He Needed the Horizon
He was a corporate cowboy. Gary Bird worked in risk management, but his great joy was riding horses. He was practically born in the saddle. His mother was riding horses when she was eight months pregnant with him, until her doctor stopped her.
He lived in Tempe, Ariz., where he kept three quarter horses. He rode as often as he could, including multiday trail rides. His wife, Donna Killoughey Bird, and two children, Amanda, 15, and Andrew, 13, rode, too, but Mr. Bird was the avid one.
If he wasn't surrounded by open spaces, he would get edgy. In 1984, he was in New York for four days to attend a conference. By the fourth day, he told his wife, "I'm really claustrophobic here, because I can't see the horizon." As she put it, "It was a case of 'don't fence me in.' "

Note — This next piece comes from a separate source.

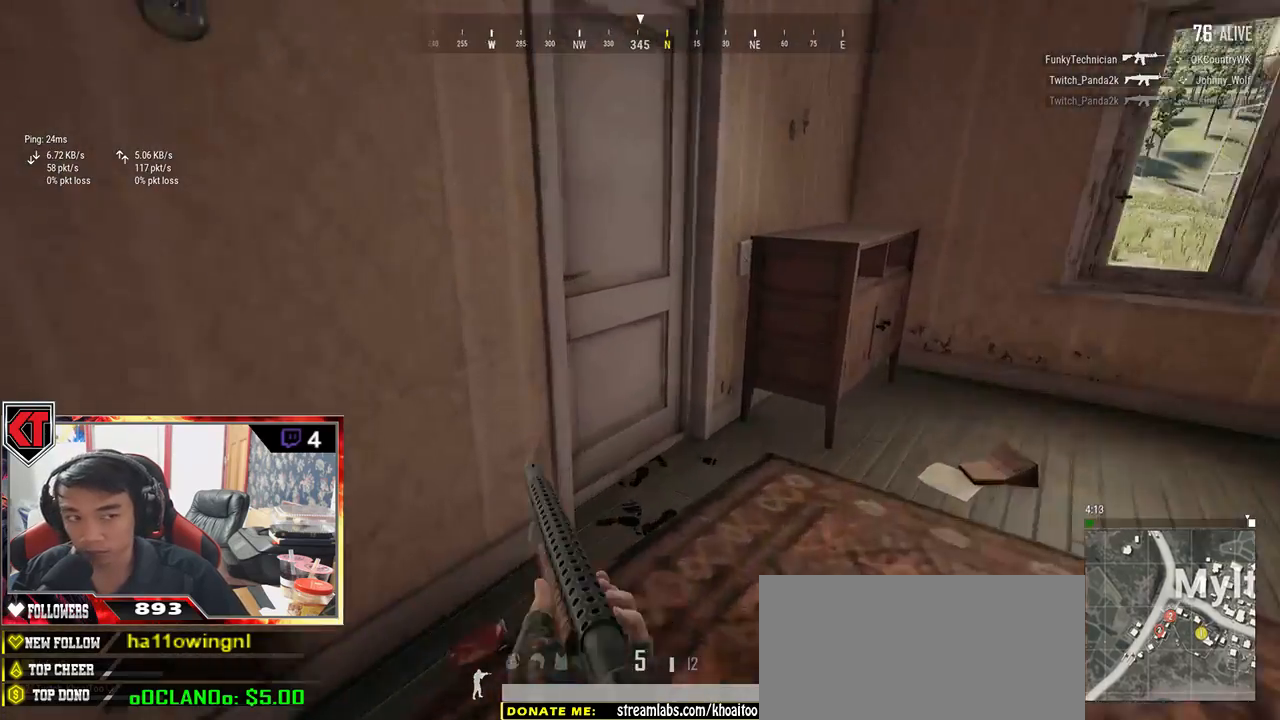
{"keys": ["s"], "mouse": [], "events": [[83, "shift", "up"], [133, "f", "down"], [133, "w", "up"], [183, "f", "up"], [250, "f", "down"], [367, "f", "up"], [367, "s", "down"]]}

Mr. Bird, 51, took last summer off and spent a good part of it training a new filly named Dani. On Sept. 7, he rode the filly with a saddle for the first time. On Sept. 10, he began a new job as senior vice president at Marsh & McLennan. He was to work out of Phoenix, but spent the first two days in New York for meetings. On Sept. 11, he had a three-hour meeting starting at 8:15 a.m. at the Marsh offices in the World Trade Center. He told his wife he'd be home in Tempe by 8 p.m. for dinner.
Profile published in THE NEW YORK TIMES on December 6, 2001.